### Instructions for the task
Look through the records, and whenever a line includes the word "High", copy it.

--- START ---

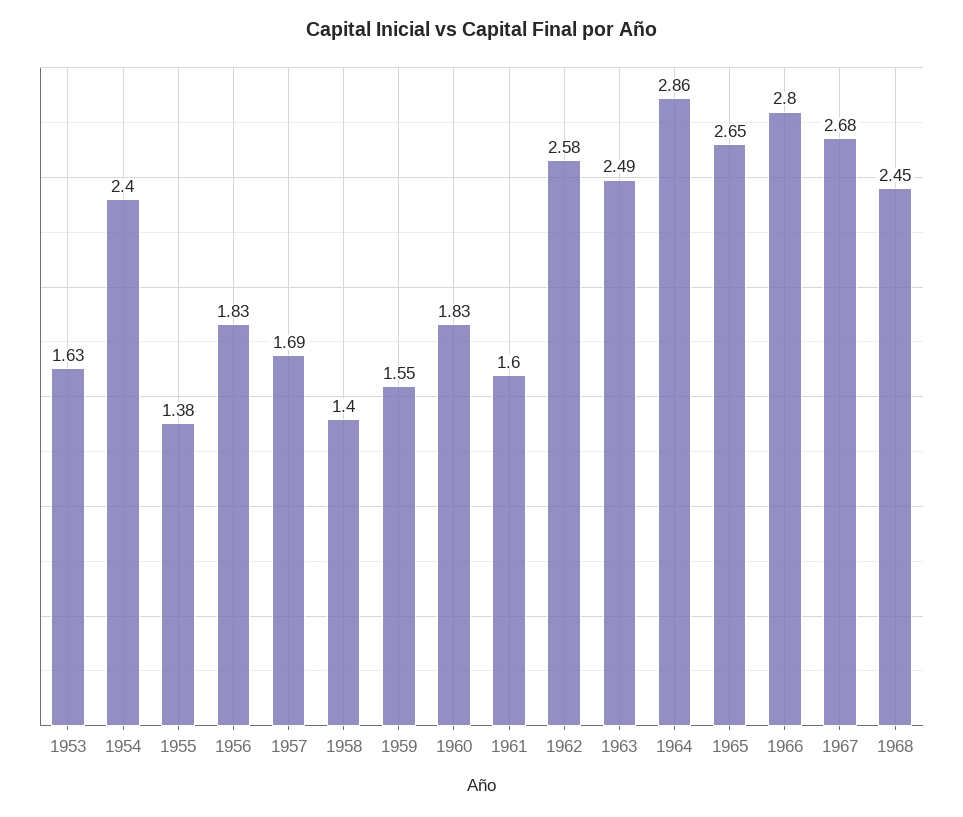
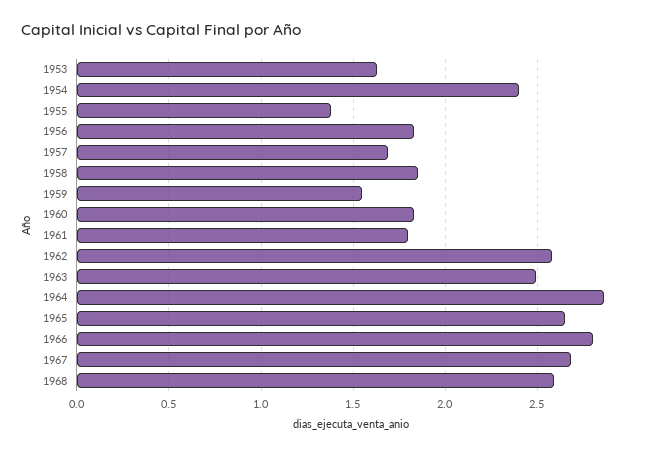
1958: 1.4 -> 1.85
1961: 1.6 -> 1.8
1968: 2.45 -> 2.6

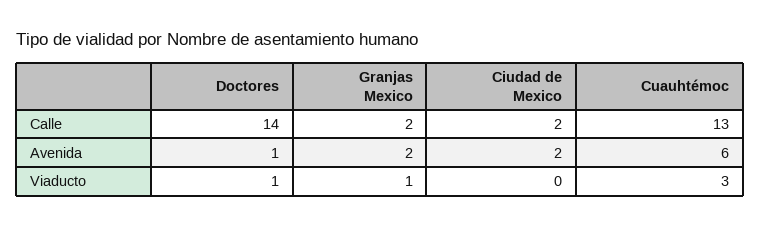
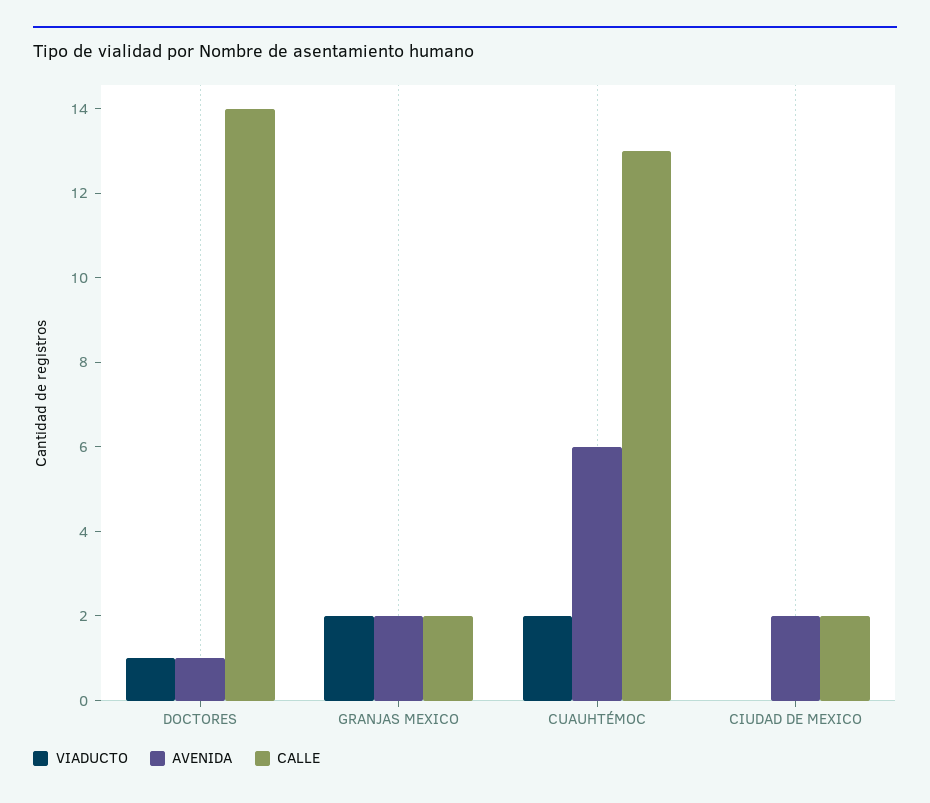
Viaducto, Granjas Mexico: 1 -> 2
Viaducto, Cuauhtémoc: 3 -> 2

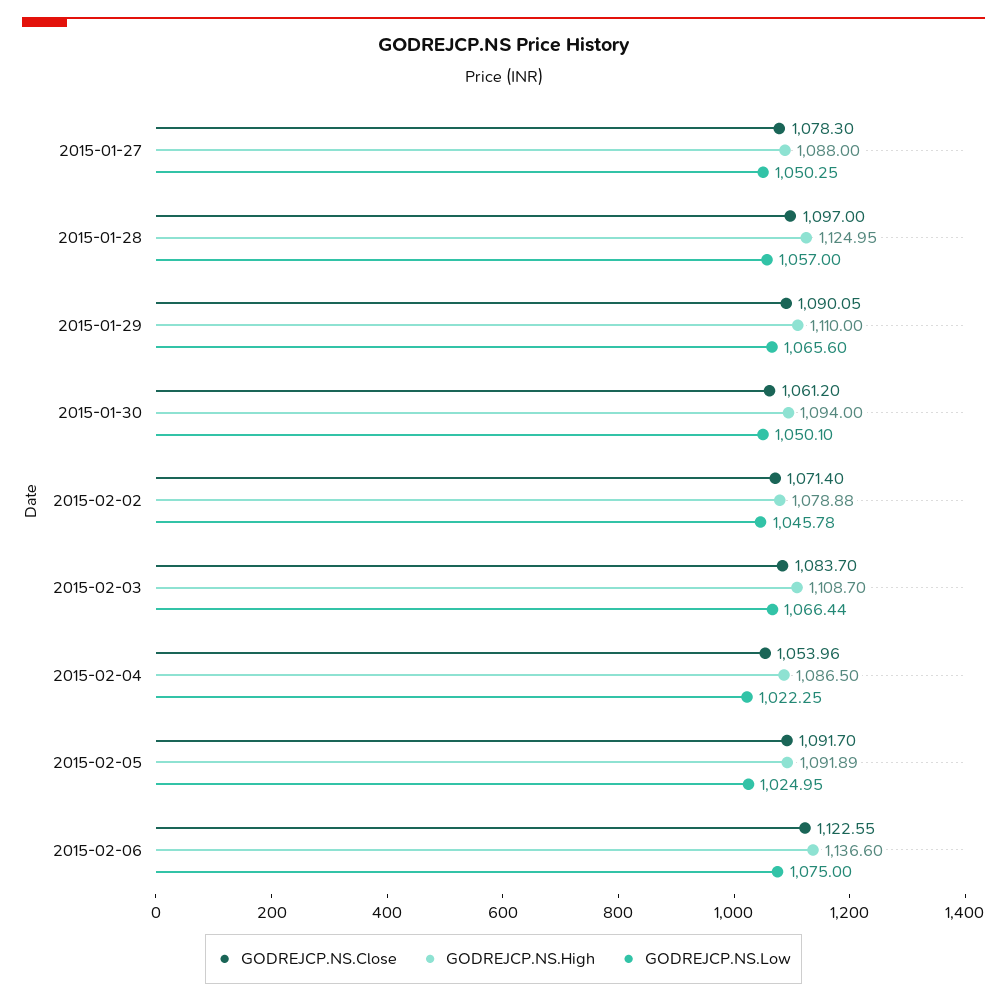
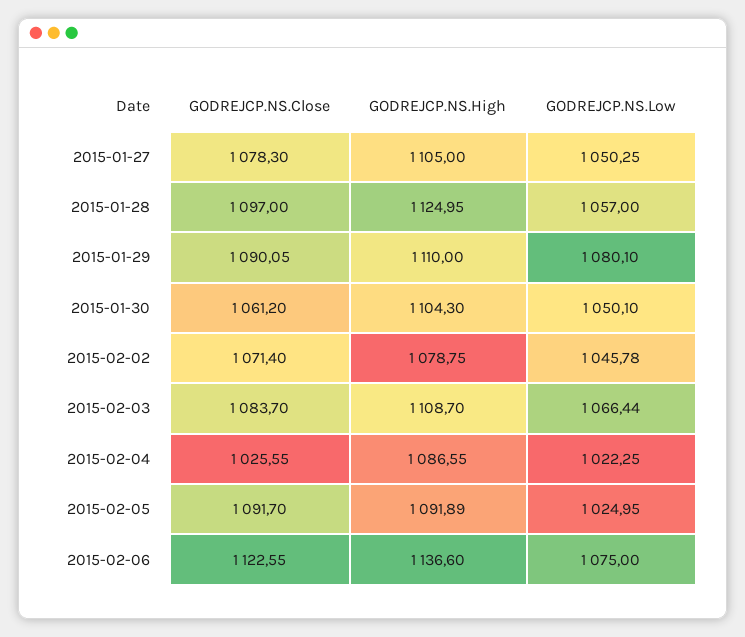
GODREJCP.NS.High, 2015-01-27: 1088 -> 1105
GODREJCP.NS.Low, 2015-01-29: 1065.6 -> 1080.1
GODREJCP.NS.High, 2015-01-30: 1094 -> 1104.3
GODREJCP.NS.High, 2015-02-02: 1078.88 -> 1078.75
GODREJCP.NS.Close, 2015-02-04: 1053.96 -> 1025.55
GODREJCP.NS.High, 2015-02-04: 1086.5 -> 1086.55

--- END ---

### Result of this exercise
GODREJCP.NS.High, 2015-01-27: 1088 -> 1105
GODREJCP.NS.High, 2015-01-30: 1094 -> 1104.3
GODREJCP.NS.High, 2015-02-02: 1078.88 -> 1078.75
GODREJCP.NS.High, 2015-02-04: 1086.5 -> 1086.55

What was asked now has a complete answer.